### Extract provided:
===
The most common math term for a game is the payback. This is the percent of the total wager a player can expect to have returned to him over time. Unfortunately, many people think this means the percent of their bankroll (or buy-in) that will be returned. So, if you pull out a $100 bill, put it into a video poker machine and play a 99.5% game, then you will get back $99.50.

I can’t say “no” to this loud enough. It is the percent of the total amount wagered. So, if you play a quarter machine at max-coin, you are wagering $1.25 per hand. If you play 2,000 hands (3-4 hours of moderate pace), you would have wagered $2,500. 99.5% of this is $2,487.50. Your loss is $12.50. You’ll cash out for $87.50. This does not mean the game paid out at 87.5% and you had a bad session.

You may have only put $20 in, and assuming at no point you were down more than $20, then you would get back $7.50. The payback is not determined by how much you buy in for or how much money you are willing to play. It is determined by the total amount wagered, which is the amount wagered per hand/deal, etc. all summed up.

The other concept that seems to throw a lot of people is when I refer to the “long run.” When I say a video poker machine pays back 99% and thus in the long run you will lose 1% of your total wager, there are many who have convinced themselves or others that this long run is an entire lifetime and thus you should work on a strategy that has a shorter long run. These people are kidding themselves.
===
### Source material:

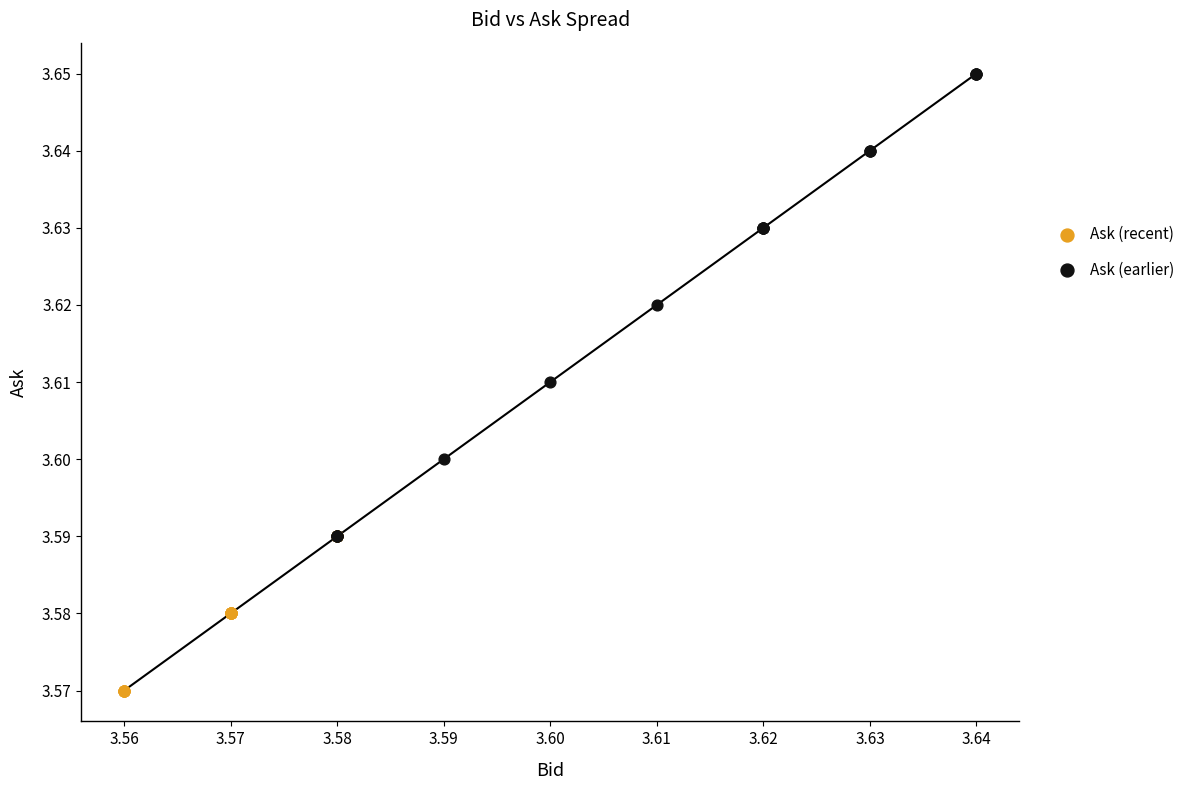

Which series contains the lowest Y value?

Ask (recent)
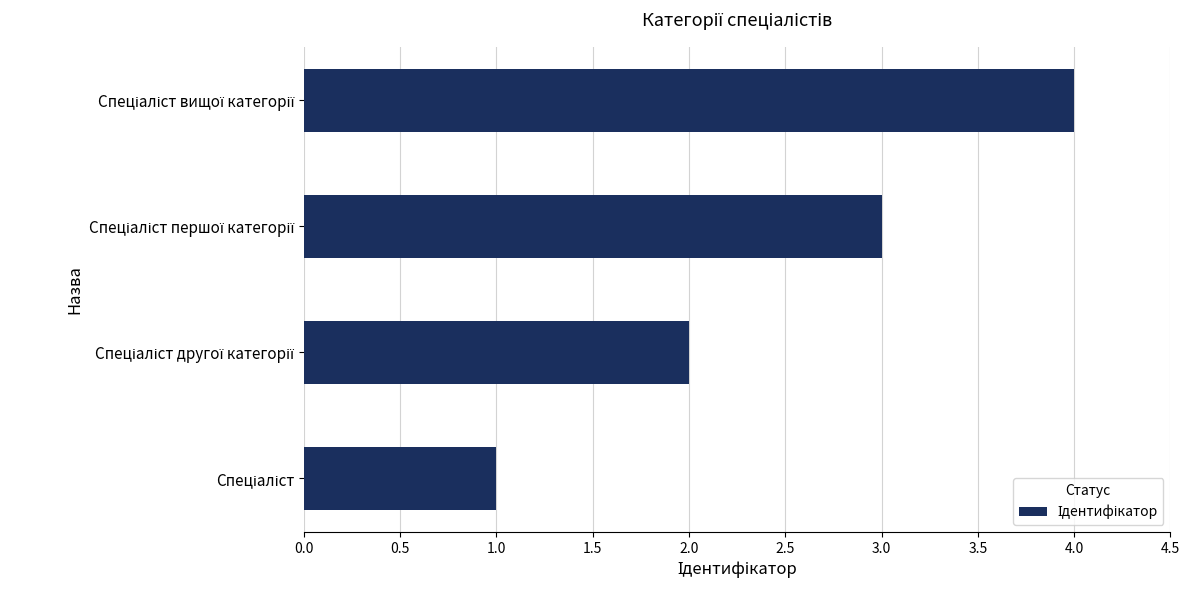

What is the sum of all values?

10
===
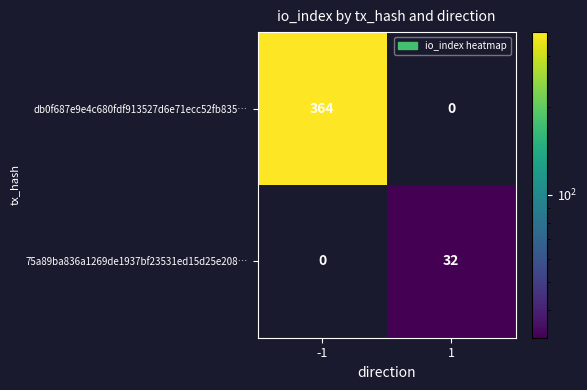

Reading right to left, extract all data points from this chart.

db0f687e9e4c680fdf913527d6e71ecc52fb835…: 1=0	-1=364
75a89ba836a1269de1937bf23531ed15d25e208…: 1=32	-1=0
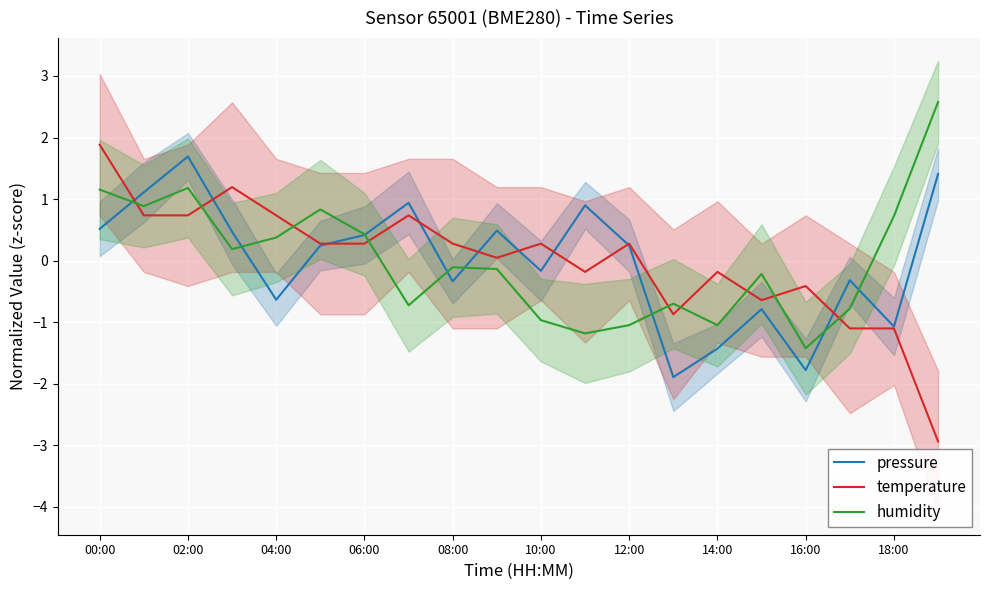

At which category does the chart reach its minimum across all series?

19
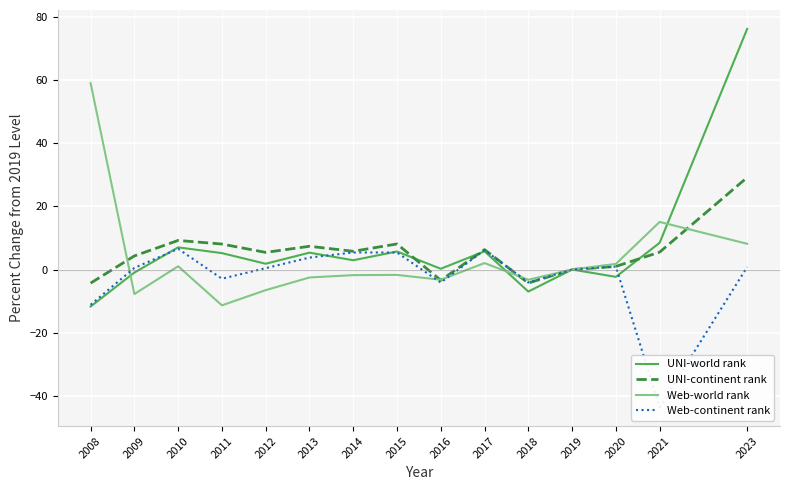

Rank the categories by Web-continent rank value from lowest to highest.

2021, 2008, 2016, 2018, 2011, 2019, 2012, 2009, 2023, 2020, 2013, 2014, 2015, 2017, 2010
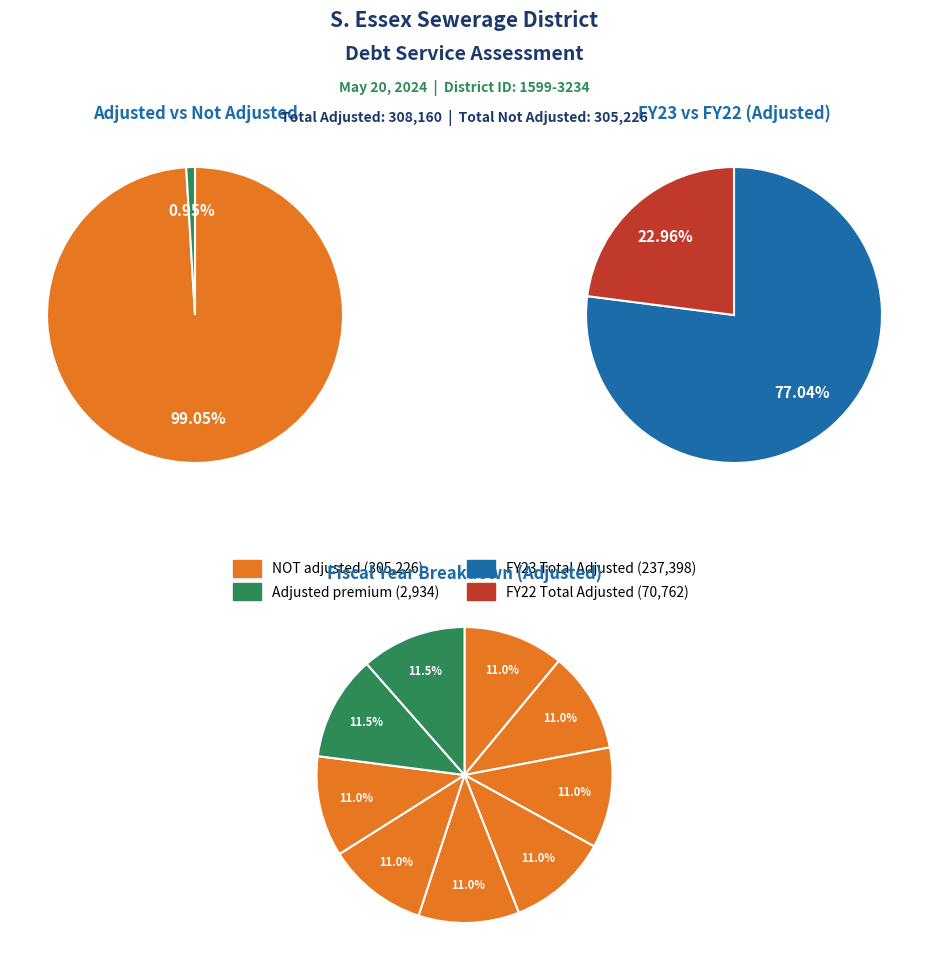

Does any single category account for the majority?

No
===
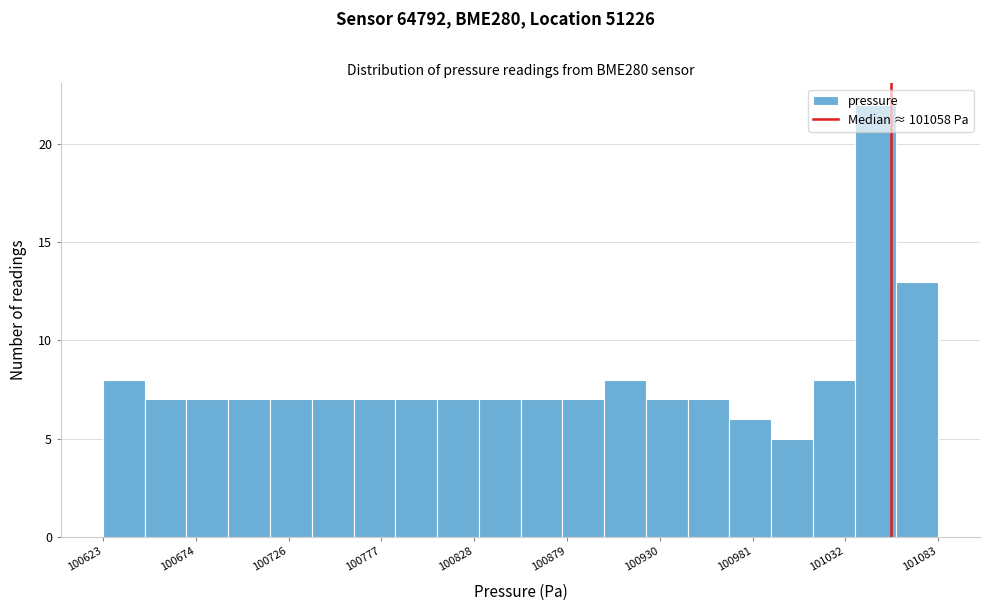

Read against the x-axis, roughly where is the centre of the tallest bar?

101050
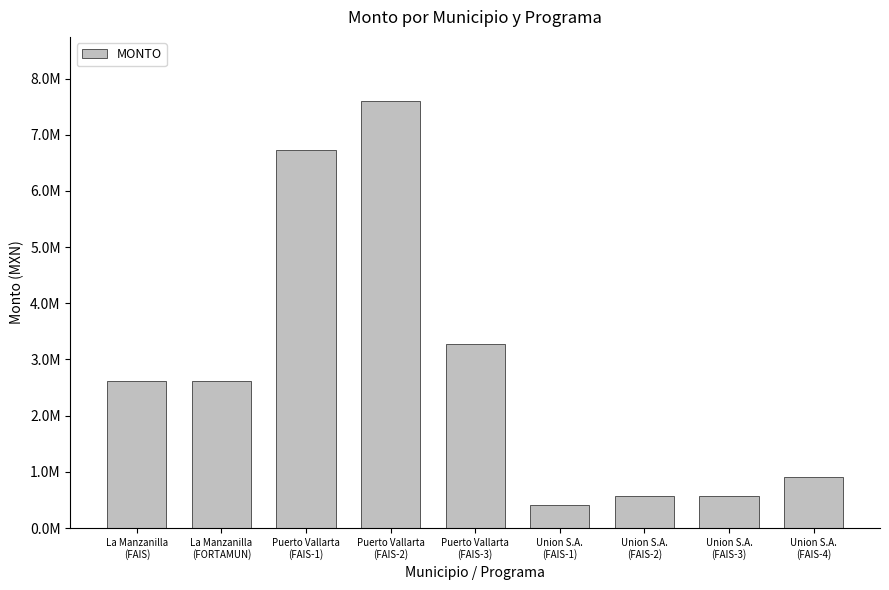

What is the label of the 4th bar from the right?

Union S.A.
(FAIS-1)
===
### Problem set:
1. Do these statements agree with the passage on video poker payback? Answer yes or no for each and quote the words of the passage that decide it. (a) Payback is the percent of a player's buy-in that will be returned. (b) Playing a quarter machine at max-coin means wagering $1.25 per hand. (c) The writer accepts that the long run can be an entire lifetime.
2. Will you retype the records, beginning at the line that has "2015, 2017, 2010" and stopping after the line that has "Does any single", without the pictures?

### Task results:
1.
(a) No: "It is the percent of the total amount wagered."
(b) Yes: "if you play a quarter machine at max-coin, you are wagering $1.25 per hand."
(c) No: "These people are kidding themselves."

2.
2021, 2008, 2016, 2018, 2011, 2019, 2012, 2009, 2023, 2020, 2013, 2014, 2015, 2017, 2010

Does any single category account for the majority?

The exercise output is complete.